PRESS: Vogue Australia 2023

As seen in Vogue Australia, January 2023
Words by Alice Birrell.

After years of a public creative and personal partnership, designer LUCY HINCKFUSS is striking out solo with a summer-ready label.

When Lucy Hinckfuss began tie-dyeing pieces by hand in her Sydney studio for new label Luuda, a stylist friend asked if she writes down exactly what she puts into each coloured concoction. “I said, ‘No, I just remember it.’ And she said, ‘What?’” she recounts with a laugh. “It’s a little bit like the way I cook; I don’t really follow recipes.”

Hinckfuss’s life incidentally has had a strong food link; until late 2021, she was married to restaurateur Maurice Terzini, helmsman of Bondi’s Icebergs among other venues, with whom she shares two children, and is co-founder of clothing label Ten Pieces. While Hinckfuss was collaborating on its monochromatic unisex streetwear, she began exploring tie-dyed dresses with a modern slant. “There was, however, perhaps a feeling they confused the Ten Pieces brand,” she reflects. Demand grew among friends and, “it was clear that it was its own little collection,” she says. Luuda launched mid-2021.


Hinckfuss doesn’t often stop to parse her own creative output but says she’s enjoying newfound freedom. “And being able to really do things in my own way. It’s good because I do like making things quite instinctively and I can just really get into all that in my own mind and not have to deliberate with others.”

So, what does Lucy Hinckfuss’s solo output look like now? “I’ve been a little bit more imaginative, and more playful,” she says confidently. In a real sense, that means summer-inflected pieces in clean shapes from relaxed shorts with drawstring waists and bowling shirts, to sundresses with the occasional flourish: a sweeping ruffle or balloon sleeve.

“I look feminine, but I’m not. I don’t want to be too pretty or girly,” she explains of her penchant for blending opposites — hard and soft, dressed-up and grounded, tie-dyed and block colour. “I like things to have a certain amount of classic, but then it also needs to be a bit fresh and a bit realistic. I think I always dress very appropriately for where we live and our lifestyle. I think it has that high-low feel about it, which is part of living in Bondi.”

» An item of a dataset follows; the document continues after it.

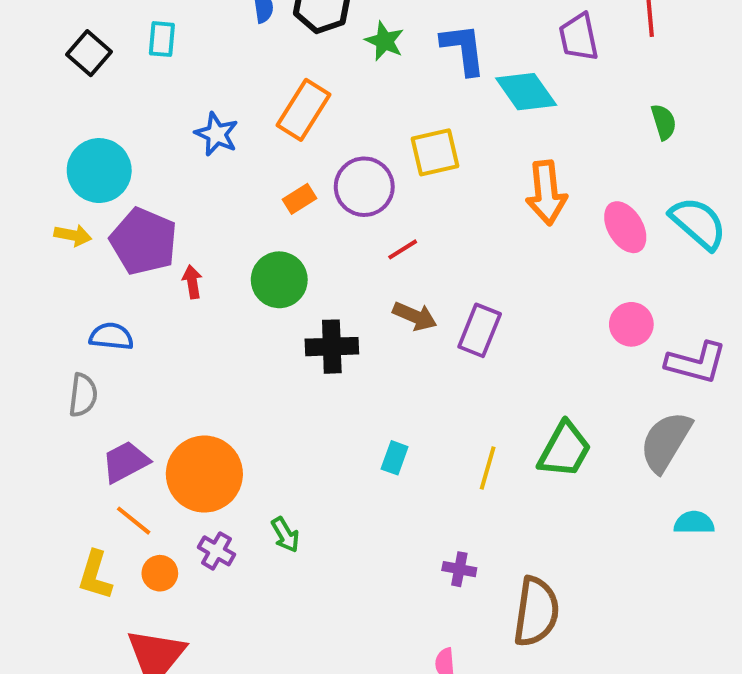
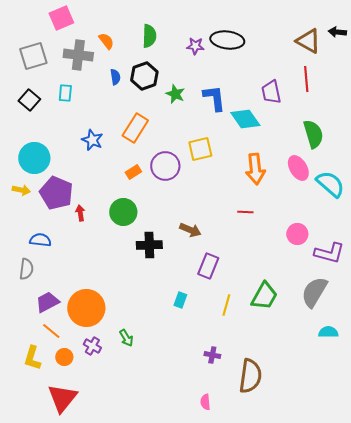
green semicircle: (664, 122) -> (313, 134), size x1.6
pink ellipse: (625, 227) -> (298, 168), moved
red line: (403, 249) -> (245, 212), moved, turned 35
purple rectangle: (480, 330) -> (208, 266), moved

So is colour, like the aquatic blues that mirror crystalline rockpools and juicy ice-block shades from pastels to bold sun-kissed brights. “Everyone loves a bit of colour,” she says. Every tie-dye piece is hand-done by Hinckfuss herself. That’s a lot of work. “It is,” she laughs. “I do sometimes go into Terminator mode and get quite a bit done, but I will be needing to start to get help because it’s getting bigger and bigger.”

Orders from Harvey Nichols have seen to that, plus she’s pondering a runway show and bricks-and-mortar store, while working on one-off reworks with vintage fabrics. Through this, she’s working at her own pace. “I probably am doing it more from a personal perspective — something that suits me. I’m producing things which are very, sort of, about me, rather than things that are about selling and what other people like,” she considers. “But then, it’s seeming to work well in that way too.”